Dans la nuit du 12 janvier 1989, un groupe de jeunes se présente dans la boulangerie de la rue Lesage. Très vite, le ton monte entre les jeunes, qui auraient refusé de payer quelques croissants, et le boulanger. L’un des jeunes s’en prend au commerçant et le jette au sol. Le fils du boulanger débarque alors dans la boutique armée d’un fusil à pompe et arrive à repousser les jeunes qui se dirigent vers la sortie. C’est le moment que choisit Marie-José Garnier, la femme du boulanger, réveillée par le bruit pour faire irruption dans la boulangerie, elle équipée du 22 long rifle qu’elle garde précieusement sous son lit. Soi-disant prise de panique à la vue de son compagnon étendu au sol, elle tire et touche Ali Rafa, qui se trouvait déjà sur le pas de la porte. Il décédera sur le trottoir quelques instants avant l’arrivée de la police, alertée seulement après le coup de feu.
D’abord placée en détention préventive, puis libérée après une manifestation de soutien des commerçants rémois, Marie-José Garnier attendra trois ans et demi son procès. Une chance que n’auront pas les camarades d’Ali qui eux seront condamnés pour le vol des croissants.
Lors de ses premières déclarations à la police, Marie-José Garnier déclarera "avoir tiré dans un troupeau de maghrébin". De même, il sera établi que Jacky Toillon, le compagnon, mais aussi oncle, de Marie-José avait déjà, à plusieurs reprises, refusé de servir des clients maghrébins, clients qu’il accueillait parfois un pistolet à la ceinture.

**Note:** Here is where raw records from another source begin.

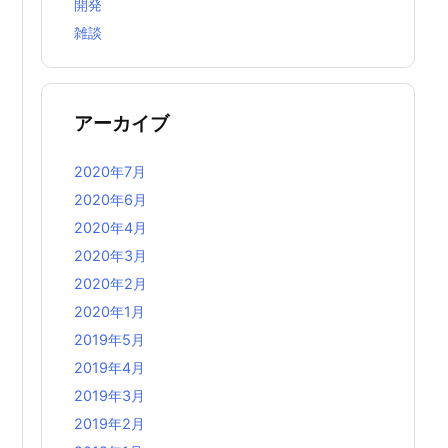
開発
雑談
アーカイブ
2020年7月
2020年6月
2020年4月
2020年3月
2020年2月
2020年1月
2019年5月
2019年4月
2019年3月
2019年2月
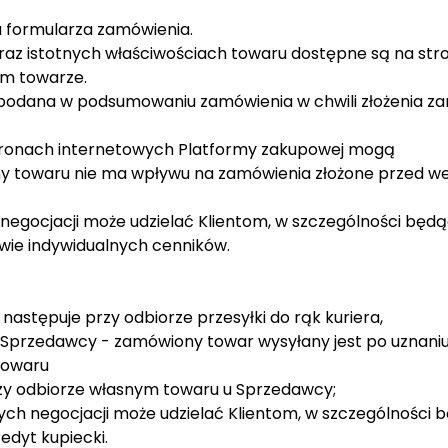
a formularza zamówienia.
raz istotnych właściwościach towaru dostępne są na str
ym towarze.
podana w podsumowaniu zamówienia w chwili złożenia za
ronach internetowych Platformy zakupowej mogą
ny towaru nie ma wpływu na zamówienia złożone przed we
negocjacji może udzielać Klientom, w szczególności będ
wie indywidualnych cenników.
astępuje przy odbiorze przesyłki do rąk kuriera,
Sprzedawcy - zamówiony towar wysyłany jest po uznan
towaru
zy odbiorze własnym towaru u Sprzedawcy;
ch negocjacji może udzielać Klientom, w szczególności 
edyt kupiecki.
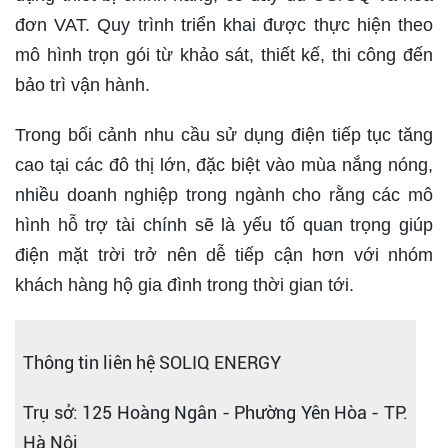
đơn VAT. Quy trình triển khai được thực hiện theo
mô hình trọn gói từ khảo sát, thiết kế, thi công đến
bảo trì vận hành.
Trong bối cảnh nhu cầu sử dụng điện tiếp tục tăng
cao tại các đô thị lớn, đặc biệt vào mùa nắng nóng,
nhiều doanh nghiệp trong ngành cho rằng các mô
hình hỗ trợ tài chính sẽ là yếu tố quan trọng giúp
điện mặt trời trở nên dễ tiếp cận hơn với nhóm
khách hàng hộ gia đình trong thời gian tới.
Thông tin liên hệ SOLIQ ENERGY
Trụ sở: 125 Hoàng Ngân - Phường Yên Hòa - TP.
Hà Nội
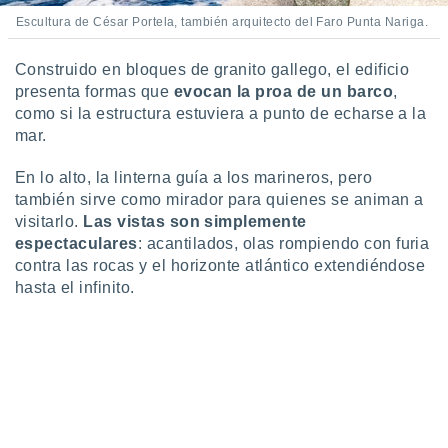
ento u
Escultura de César Portela, también arquitecto del Faro Punta Nariga.
 de datos
Construido en bloques de granito gallego, el edificio
er momento
ic en
presenta formas que
evocan la proa de un barco
,
o en
como si la estructura estuviera a punto de echarse a la
mar.
 Cookies
en
eb.
En lo alto, la linterna guía a los marineros, pero
también sirve como mirador para quienes se animan a
y
visitarlo.
Las vistas son simplemente
socios
espectaculares
: acantilados, olas rompiendo con furia
el
contra las rocas y el horizonte atlántico extendiéndose
to de
hasta el infinito.
la
 en un
 y/o acceder
 de datos
ara
 anuncios
ar perfiles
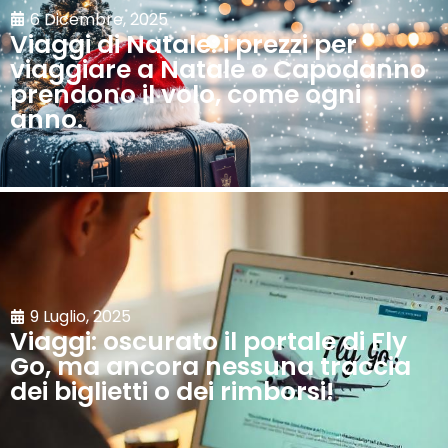
6 Dicembre, 2025
Viaggi di Natale: i prezzi per
viaggiare a Natale o Capodanno
prendono il volo, come ogni
anno.
9 Luglio, 2025
Viaggi: oscurato il portale di Fly
Go, ma ancora nessuna traccia
dei biglietti o dei rimborsi!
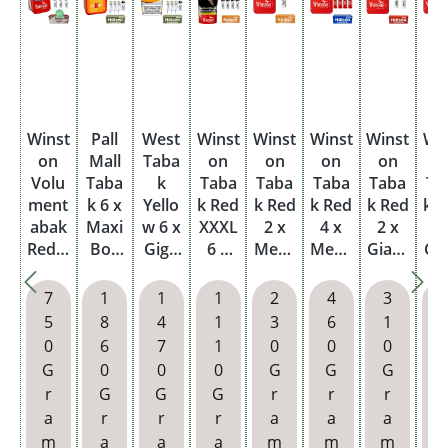
Winst
Pall
West
Winst
Winst
Winst
Winst
Wi
on
Mall
Taba
on
on
on
on
o
Volu
Taba
k
Taba
Taba
Taba
Taba
Ta
ment
k 6 x
Yello
k Red
k Red
k Red
k Red
k 
abak
Maxi
w 6 x
XXXL
2 x
4 x
2 x
5
Red 3
Box
Giga
6 x
Mega
Mega
Giant
Gi
x
mit
Box
Beute
Box
Box
Box
B
Titan
wähl
mit
l mit
mit
mit
mit
m
7
1
1
1
2
4
3
Box
baren
wähl
wähl
wähl
wähl
wähl
wä
5
8
4
1
3
6
1
mit
Hülse
baren
baren
baren
baren
baren
ba
0
6
7
1
0
0
0
2000
n und
Filter
Hülse
Hülse
Filter
Filter
Hü
G
0
0
0
G
G
G
Speci
Etui
hülse
n und
n
hülse
hülse
n 
r
G
G
G
r
r
r
r
al
n
Etui
n
n
Et
a
r
r
r
a
a
a
Size
m
a
a
a
m
m
m
Filter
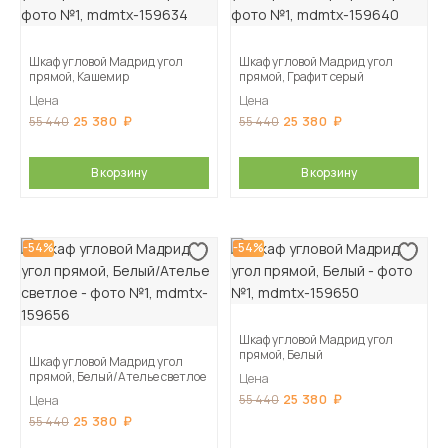
Шкаф угловой Мадрид угол
Шкаф угловой Мадрид угол
прямой, Кашемир
прямой, Графит серый
Цена
Цена
25 380
25 380
55 440
55 440
В корзину
В корзину
-54%
-54%
Шкаф угловой Мадрид угол
прямой, Белый
Шкаф угловой Мадрид угол
прямой, Белый/Ателье светлое
Цена
25 380
55 440
Цена
25 380
55 440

Toutefois, ni l’avocat général, ni ceux des parties civiles ne retiendront le racisme comme l’une des motivations de l’acte, se bornant à parler de peur et de climat d’insécurité. Un discours qui déjà à l’époque n’avait pas grand-chose d’original, et qui a depuis était rabâché à outrance. Tout le procès portera, bien au contraire, sur la "lourde responsabilité" qu’auraient les amis d’Ali Rafa d’avoir déclenché une bagarre qui a conduit à la mort de leur pote. Une hypocrisie qui ira jusqu’à présenter Marie-Jose Garnier comme "le cas magnifique d’une personne qui se dévoue, car elle aurait pu rester au lit."
Malgré la demande de l’avocat général aux jurés de prêter attention à ce qu’on ne puisse pas dire que la vie d’un homme a moins de prix qu’un croissant et la demande de quatre ans de prison avec sursis pour la tueuse, Marie-José Garnier sera tout simplement acquittée.
Peu étonnant donc, qu’à l’annonce du verdict des "Justice raciste !" soit criés dans le tribunal, très vite évacués par les CRS, présents en nombre pendant l’intégralité du procès. Un rassemblement se met alors en place devant le tribunal, mais là encore, les CRS chargeront avant qu’il ne se passe quoi que ce soit.
Quelques nuits d’émeutes au quartier des Épinettes, réprimées par les mêmes CRS, et une manifestation parisienne, qui rassemblera plus de deux mille personnes à l’appel de SOS racisme, plus tard, le meurtre d’Ali Rafa tombera dans l’oubli.
Tout comme les centaines d’agressions racistes de l’époque, minorée au nom de la construction d’une France Black-Blanc-Beur, dont le vernis ne tiendra que le temps qu’on se rende compte qu’on entérinait là, le fait que la vie d’un Arabe vaut en France moins que le prix d’un croissant.